La ginnastica artistica in Italia… Una buona scuola?
Beh lo dicono i risultati. Una volta non ci qualificavamo quasi mai per le olimpiadi, adesso siamo una delle cinque-sei squadre migliori del mondo. Io ho la fortuna di allenarmi con il mio coach, Enrico Casella, nell’Accademia Internazionale di Brescia, fiore all’occhiello delle strutture italiane ed europee e scuola di grandissimo livello.
Un momento della tua carriera che ricordi con particolare affetto? Hai mai avuto ripensamenti?
Quando vinsi il titolo di campionessa del mondo in Danimarca nel 2006 mi ricordo che non capivo niente. Tutti che si complimentavano, mi baciavano, mi prendevano in braccio. Quello è stato certamente un momento che non dimenticherò mai. Ma forse quello che ricordo con maggior affetto è il titolo europeo che ho vinto l’anno scorso a Sofia nella specialità del corpo libero. Otto anni dopo la vittoria del titolo mondiale, dopo tutte le vicissitudini che avevo passato, ero di nuovo lì sul gradino più alto con una medaglia d’oro al collo. Bellissimo.
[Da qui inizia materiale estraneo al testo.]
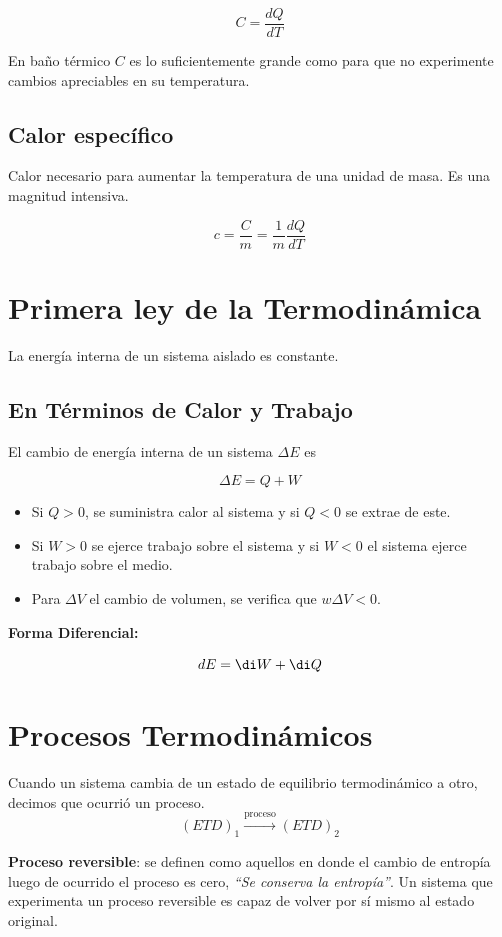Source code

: \[C = \frac{dQ}{dT}\]

En baño térmico $C$ es lo suficientemente grande como para que no experimente cambios apreciables en su temperatura.

\subsection{Calor específico}

Calor necesario para aumentar la temperatura de una unidad de masa. Es una magnitud intensiva.

\[c = \frac{C}{m} = \frac{1}{m}\frac{dQ}{dT}\]

\section{Primera ley de la Termodinámica}
\label{1ley}
La energía interna de un sistema aislado es constante.

\subsection{En Términos de Calor y Trabajo}

El cambio de energía interna de un sistema $\Delta E$ es

\[\Delta E = Q+W\]

\begin{itemize}
    \item Si $Q>0$, se suministra calor al sistema y si $Q<0$ se extrae de este.
    \item Si $W>0$ se ejerce trabajo sobre el sistema y si $W<0$ el sistema ejerce trabajo sobre el medio.
    \item Para $\Delta V$ el cambio de volumen, se verifica que $w\Delta V < 0$.
\end{itemize}

\textbf{Forma Diferencial:}

\[dE = \di W+ \di Q\]

\section{Procesos Termodinámicos}

Cuando un sistema cambia de un estado de equilibrio termodinámico a otro, decimos que ocurrió un proceso.
\[(ETD)_1 \xrightarrow[]{\text{proceso}} (ETD)_2 \]

\textbf{Proceso reversible}: se definen como aquellos en donde el cambio de entropía luego de ocurrido el proceso es cero, \textit{\enquote{Se conserva la entropía}}. Un sistema que experimenta un proceso reversible es capaz de volver por sí mismo al estado original.
\\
Come ti senti davanti ad un pubblico numeroso e ad una giuria?
Gareggiare nelle grandi competizioni internazionali è eccitante per un’atleta. La giuria non mi fa più nessun effetto. Quando alzo la mano per iniziare il mio esercizio sono io contro me stessa. La giuria è un aspetto estraneo che sarà benevole se faccio bene e mi bastonerà se sbaglio. Ma il bene o il male lo decido io.
Hai un rituale pre-gara?
Una volta ne avevo. Quando ero ragazzina per esempio, prima di iniziare un esercizio, guardavo sempre nella direzione dove era seduto in tribuna il mio papà. Adesso no. Non più.
Cosa consiglieresti alle tante giovani che si avvicinano a questo sport?
Che praticare la ginnastica artistica è per tutti. Praticarla ad alto livello è per pochi. Dico anche che tutti gli sport richiedono molti sacrifici. La ginnastica artistica forse un po’ di più. Di rincorrere i propri sogni, i propri obiettivi e non quelli di mamma o papà. Quello che ti dà la ginnastica artistica io penso, ma sono di parte, che nessun altro sport lo possa regalare.
Progetti futuri?
Mi credete se vi dico che non lo so? Punto ad arrivare a disputare le Olimpiadi di Rio del prossimo anno, poi presumo mi fermerò e cercherò di fare qualcos’altro. Non credo di rimanere in questo ambiente, vorrei fare qualcosa di diverso, ma adesso penso solo ad allenarmi.